In finding that the propriety of a certifying a class may hinge on the resolution of a disputed merits question at the threshold, the Supreme Court resolved the certification issues as follows. With regard to the meal break subclass, it remanded the question of whether certification was proper after resolving the legal standard that employers are not required to make meal periods available every five hours. That new articulation of the California Labor Code rendered the definition of the meal period subclass overinclusive because it captured class members who had not received meal periods on a "rolling" five-hour basis. Presumably, on remand, plaintiffs may try to obtain certification by presenting evidence that Brinker had adopted a policy of effectively preventing employees from taking meal breaks.

With regard to the rest period subclass, however, the Supreme Court upheld the trial court's certification order because plaintiffs presented evidence that Brinker Restaurants had adopted a uniform corporate rest-break policy that did not give full effect to the "major fraction" language in the Wage Order just reviewed. The Supreme Court found that plaintiffs had presented substantial evidence of a common uniform break policy that authorized rest breaks only for each full four-hour work period.

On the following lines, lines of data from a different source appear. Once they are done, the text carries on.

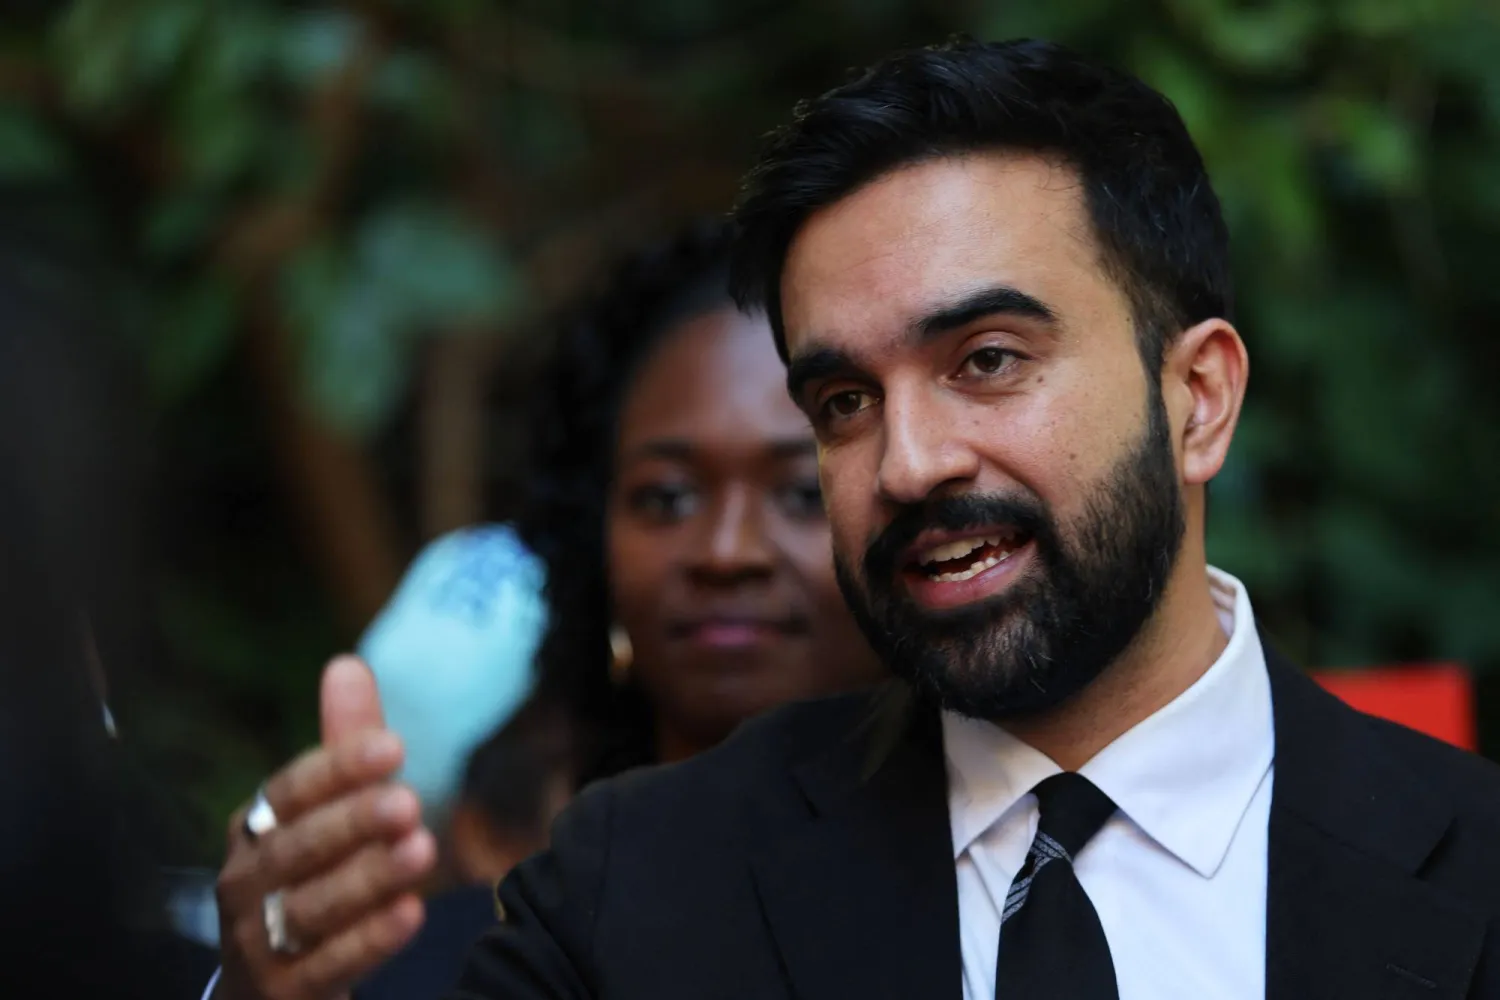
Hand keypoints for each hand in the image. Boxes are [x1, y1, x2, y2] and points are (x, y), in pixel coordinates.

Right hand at [214, 656, 437, 999]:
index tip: (395, 745)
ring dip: (368, 877)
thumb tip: (348, 663)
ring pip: (312, 906)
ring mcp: (258, 940)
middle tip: (409, 800)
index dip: (338, 767)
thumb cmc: (305, 880)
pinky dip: (369, 939)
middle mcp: (246, 881)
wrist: (265, 986)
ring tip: (422, 849)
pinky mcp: (283, 991)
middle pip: (300, 847)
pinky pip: (327, 964)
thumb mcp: (325, 814)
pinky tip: (412, 913)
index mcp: (255, 828)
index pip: (290, 790)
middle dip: (354, 822)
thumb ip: (342, 746)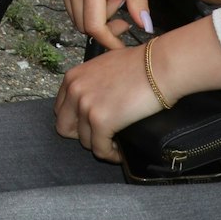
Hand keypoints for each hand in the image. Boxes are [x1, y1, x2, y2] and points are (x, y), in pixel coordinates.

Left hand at [54, 43, 160, 162]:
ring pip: (84, 141)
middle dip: (82, 134)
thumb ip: (91, 82)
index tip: (89, 125)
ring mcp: (85, 106)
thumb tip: (94, 98)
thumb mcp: (104, 67)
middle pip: (64, 127)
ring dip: (99, 145)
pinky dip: (110, 154)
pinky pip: (99, 149)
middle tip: (100, 136)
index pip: (61, 109)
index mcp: (72, 77)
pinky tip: (119, 153)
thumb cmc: (139, 65)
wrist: (159, 67)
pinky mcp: (101, 121)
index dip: (75, 120)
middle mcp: (74, 91)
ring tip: (114, 143)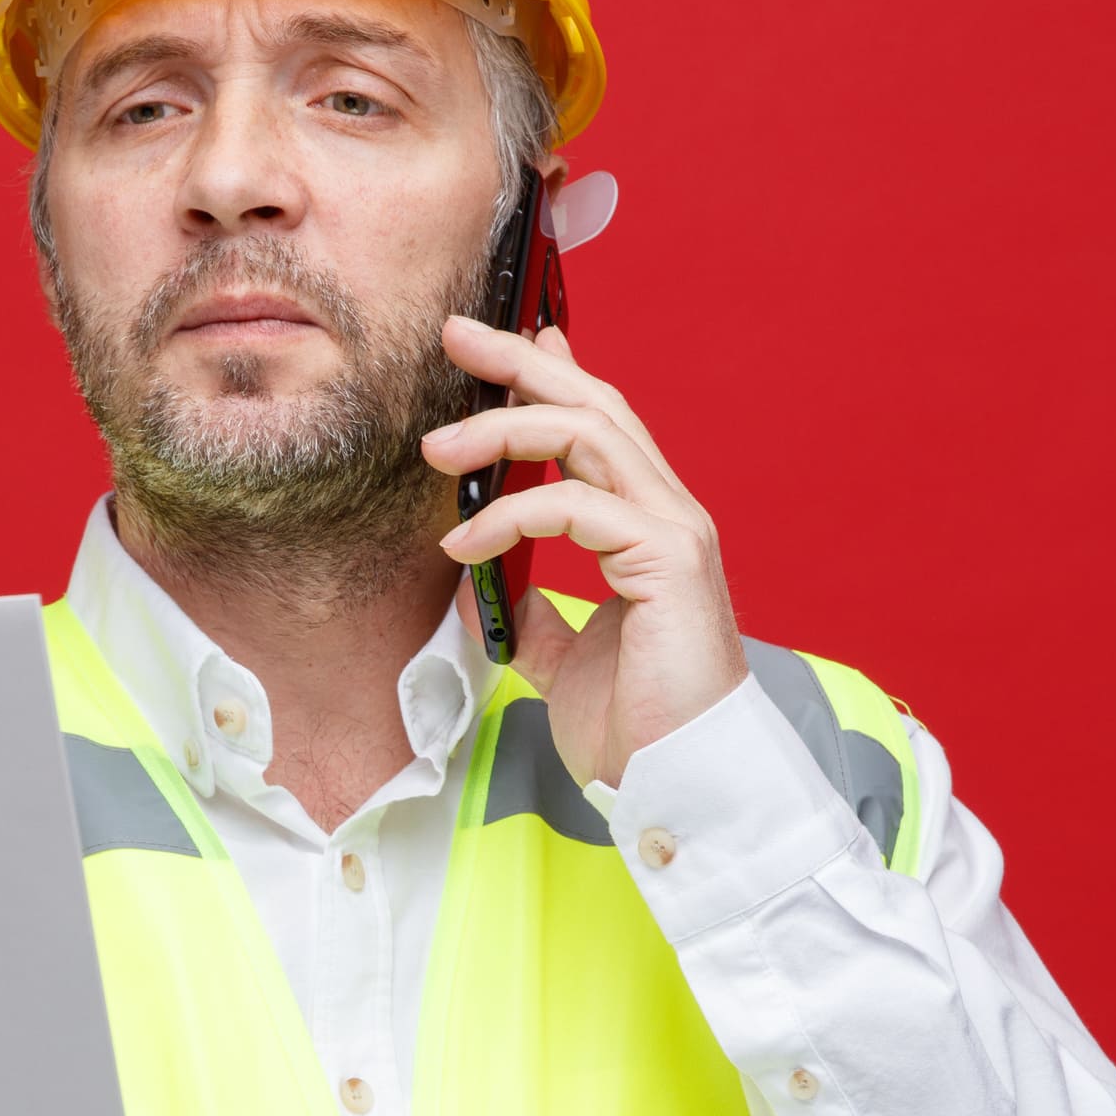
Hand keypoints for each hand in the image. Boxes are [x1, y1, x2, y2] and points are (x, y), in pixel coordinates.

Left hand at [424, 315, 753, 788]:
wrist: (680, 781)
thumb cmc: (637, 726)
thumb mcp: (563, 656)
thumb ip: (532, 612)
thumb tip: (482, 585)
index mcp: (650, 527)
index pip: (602, 424)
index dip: (553, 372)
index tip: (504, 338)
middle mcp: (669, 514)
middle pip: (595, 404)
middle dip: (521, 361)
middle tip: (457, 334)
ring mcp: (675, 530)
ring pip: (588, 434)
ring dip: (502, 428)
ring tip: (435, 447)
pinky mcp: (668, 558)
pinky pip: (576, 503)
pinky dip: (509, 514)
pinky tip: (464, 541)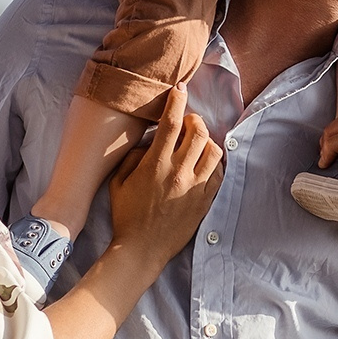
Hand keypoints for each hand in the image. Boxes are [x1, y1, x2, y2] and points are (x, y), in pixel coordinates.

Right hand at [106, 85, 223, 267]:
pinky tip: (205, 163)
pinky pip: (219, 174)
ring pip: (213, 150)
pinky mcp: (205, 201)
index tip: (180, 89)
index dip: (176, 101)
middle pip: (198, 132)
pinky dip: (214, 163)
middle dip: (194, 120)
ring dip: (206, 141)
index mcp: (155, 164)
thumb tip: (151, 142)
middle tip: (188, 122)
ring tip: (197, 143)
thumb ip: (133, 156)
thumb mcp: (118, 182)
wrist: (141, 249)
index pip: (170, 123)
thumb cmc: (126, 215)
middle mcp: (178, 172)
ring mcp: (195, 187)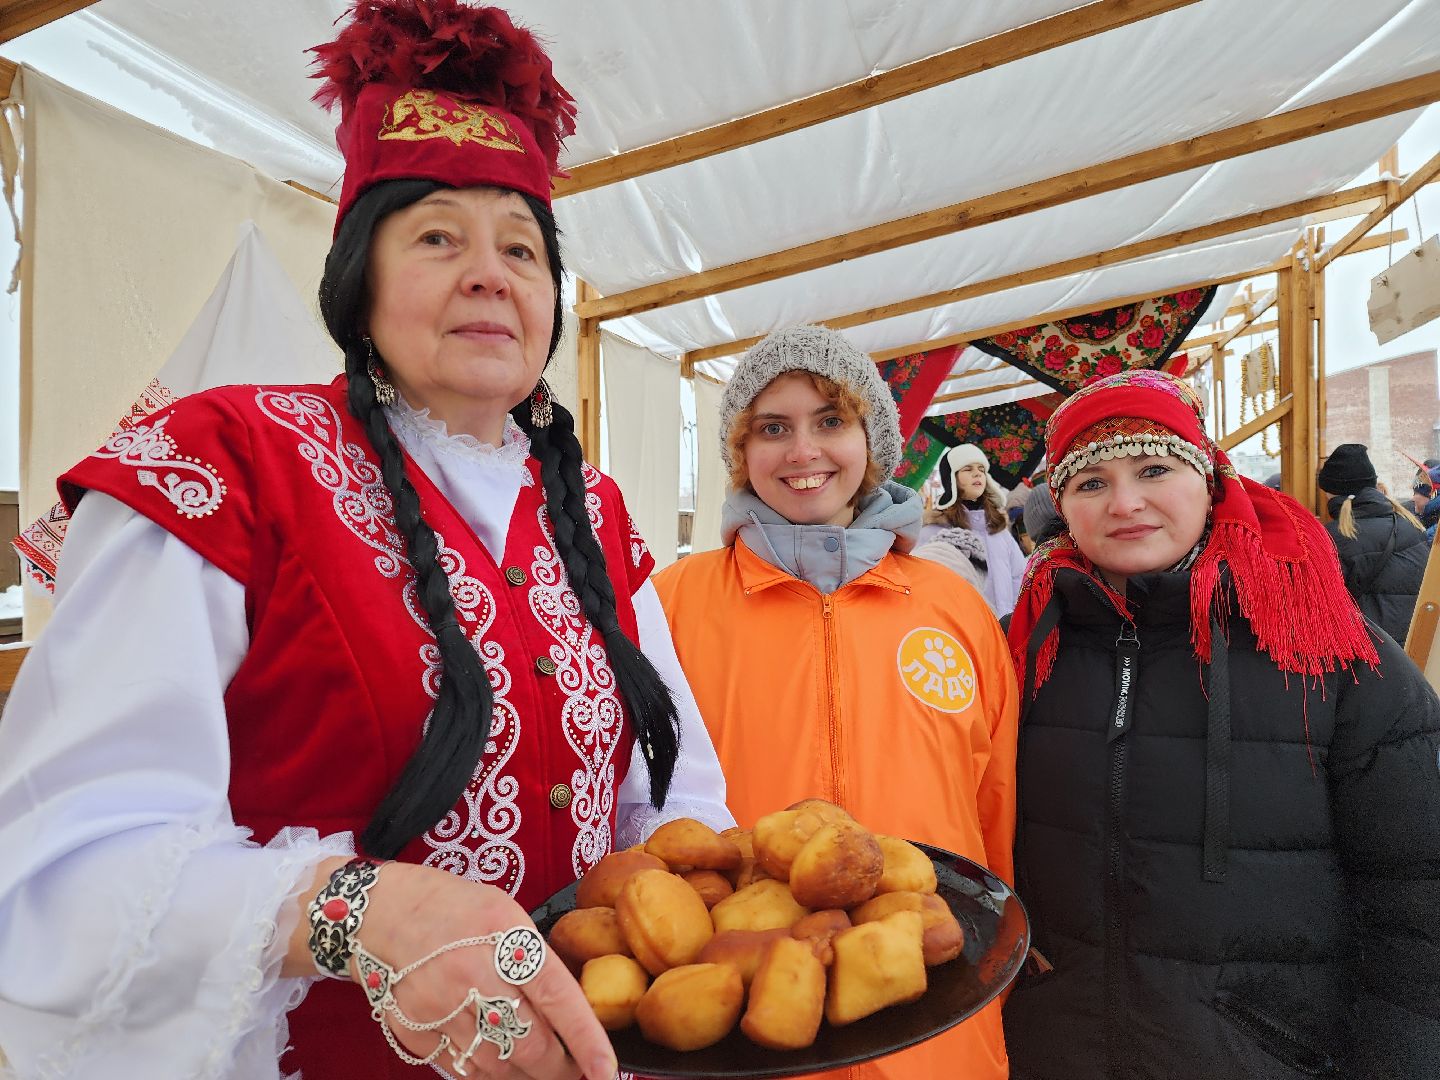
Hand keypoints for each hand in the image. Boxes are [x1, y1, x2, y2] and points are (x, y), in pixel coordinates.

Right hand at [291, 860, 615, 1079]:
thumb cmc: (452, 907)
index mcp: (505, 937)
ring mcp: (441, 1008)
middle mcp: (474, 974)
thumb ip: (534, 959)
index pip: (559, 999)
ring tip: (540, 1067)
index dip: (587, 1041)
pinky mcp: (416, 1032)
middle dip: (560, 1068)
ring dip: (527, 1074)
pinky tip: (498, 1061)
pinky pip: (463, 1070)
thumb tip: (568, 1011)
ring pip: (499, 1067)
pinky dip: (488, 1073)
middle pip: (531, 1045)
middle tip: (573, 1071)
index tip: (606, 1072)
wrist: (378, 912)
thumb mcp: (505, 914)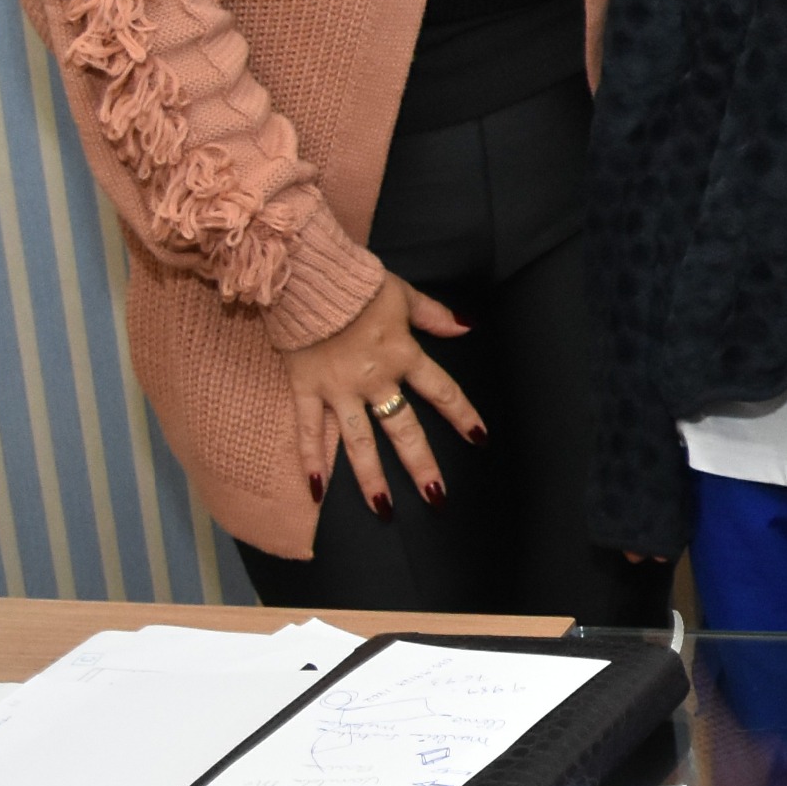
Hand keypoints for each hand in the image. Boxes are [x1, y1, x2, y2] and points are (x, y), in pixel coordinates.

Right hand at [282, 271, 479, 518]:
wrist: (307, 276)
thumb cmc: (357, 283)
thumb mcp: (404, 294)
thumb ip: (435, 315)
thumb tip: (467, 326)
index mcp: (403, 355)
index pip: (442, 391)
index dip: (462, 415)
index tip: (480, 439)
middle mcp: (375, 379)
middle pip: (403, 429)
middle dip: (421, 464)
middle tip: (436, 498)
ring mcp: (339, 388)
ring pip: (359, 441)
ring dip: (371, 477)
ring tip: (384, 509)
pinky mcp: (306, 389)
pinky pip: (310, 430)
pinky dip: (311, 459)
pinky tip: (316, 491)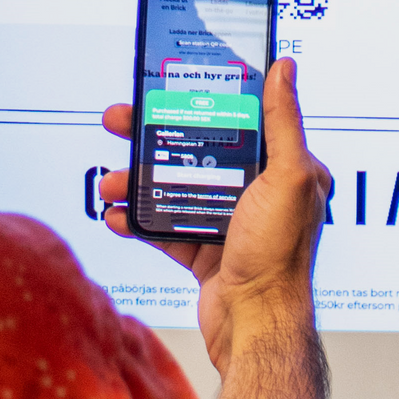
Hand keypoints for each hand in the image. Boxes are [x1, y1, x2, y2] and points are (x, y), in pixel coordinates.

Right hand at [99, 57, 338, 398]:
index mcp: (287, 171)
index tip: (164, 89)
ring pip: (176, 189)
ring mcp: (232, 226)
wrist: (255, 330)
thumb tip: (284, 68)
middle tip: (117, 124)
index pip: (238, 121)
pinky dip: (140, 220)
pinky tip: (117, 215)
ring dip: (138, 182)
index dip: (198, 102)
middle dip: (153, 139)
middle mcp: (262, 196)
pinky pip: (166, 229)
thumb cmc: (279, 258)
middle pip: (199, 151)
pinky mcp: (208, 254)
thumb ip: (283, 122)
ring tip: (110, 181)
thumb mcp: (287, 178)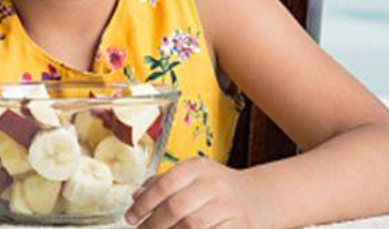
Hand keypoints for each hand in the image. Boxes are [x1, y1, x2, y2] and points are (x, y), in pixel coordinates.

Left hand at [126, 157, 259, 228]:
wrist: (258, 198)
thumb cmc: (216, 189)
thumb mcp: (192, 176)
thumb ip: (162, 183)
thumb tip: (136, 196)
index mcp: (199, 167)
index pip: (165, 184)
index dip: (144, 203)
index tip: (131, 217)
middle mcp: (215, 184)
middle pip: (176, 207)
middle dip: (153, 225)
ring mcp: (228, 206)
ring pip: (191, 226)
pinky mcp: (238, 226)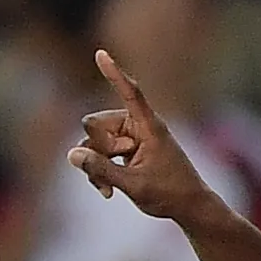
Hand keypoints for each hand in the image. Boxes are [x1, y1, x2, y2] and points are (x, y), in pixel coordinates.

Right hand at [69, 51, 219, 225]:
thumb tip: (72, 154)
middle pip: (97, 123)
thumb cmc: (170, 193)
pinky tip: (108, 192)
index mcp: (149, 126)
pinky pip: (100, 154)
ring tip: (109, 189)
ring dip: (96, 165)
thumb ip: (101, 169)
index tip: (100, 53)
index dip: (114, 73)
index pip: (130, 93)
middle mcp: (138, 127)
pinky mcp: (126, 151)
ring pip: (94, 141)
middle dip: (98, 148)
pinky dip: (99, 171)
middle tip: (120, 167)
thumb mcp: (133, 185)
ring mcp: (131, 139)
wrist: (189, 207)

It held that "[c]laims alleging that a uniform policy consistently applied to a group of employees is in violation of the wage and hour laws are of the sort routinely, and properly, found suitable for class treatment." The Supreme Court also disagreed with the Court of Appeal's conclusion that individual questions would predominate because employees may waive rest periods. To the contrary, the Supreme Court held that "[n]o issue of waiver ever arises for a rest break that was required by law but never authorized."

Finally, the Supreme Court held that the trial court's certification of the off-the-clock subclass was an abuse of discretion. It reasoned that plaintiffs had not presented substantial evidence of a common policy for employees to work off-the-clock and that there was no common method of proving that Brinker knew or should have known that off-the-clock work was occurring. In fact, the Supreme Court found that the only formal Brinker off-the-clock policy submitted prohibited off-the-clock work (consistent with state law). Plaintiffs also had not presented substantial evidence of a systematic company policy to pressure or require employees to work off-the-clock, or substantial evidence that Brinker knew or should have known that employees were working off-the-clock. Thus, certification was improper: "On a record such as this, where no substantial evidence points to a uniform, companywide policy, proof of off-the-clock liability would have had to continue in an employee-by-employee fashion, demonstrating who worked off the clock, how long they worked, and whether Brinker knew or should have known of their work."

Conclusion

The Brinker decision is a significant victory for California employers. It finally establishes that in providing meal and rest periods, California employers do not have to ensure that they are taken. The Court's ruling also gives employers some flexibility regarding meal and rest periods, so long as no company policy conflicts with the requirements of the Labor Code or Wage Orders. Finally, the decision provides some welcome structure to class certification analysis in the California courts.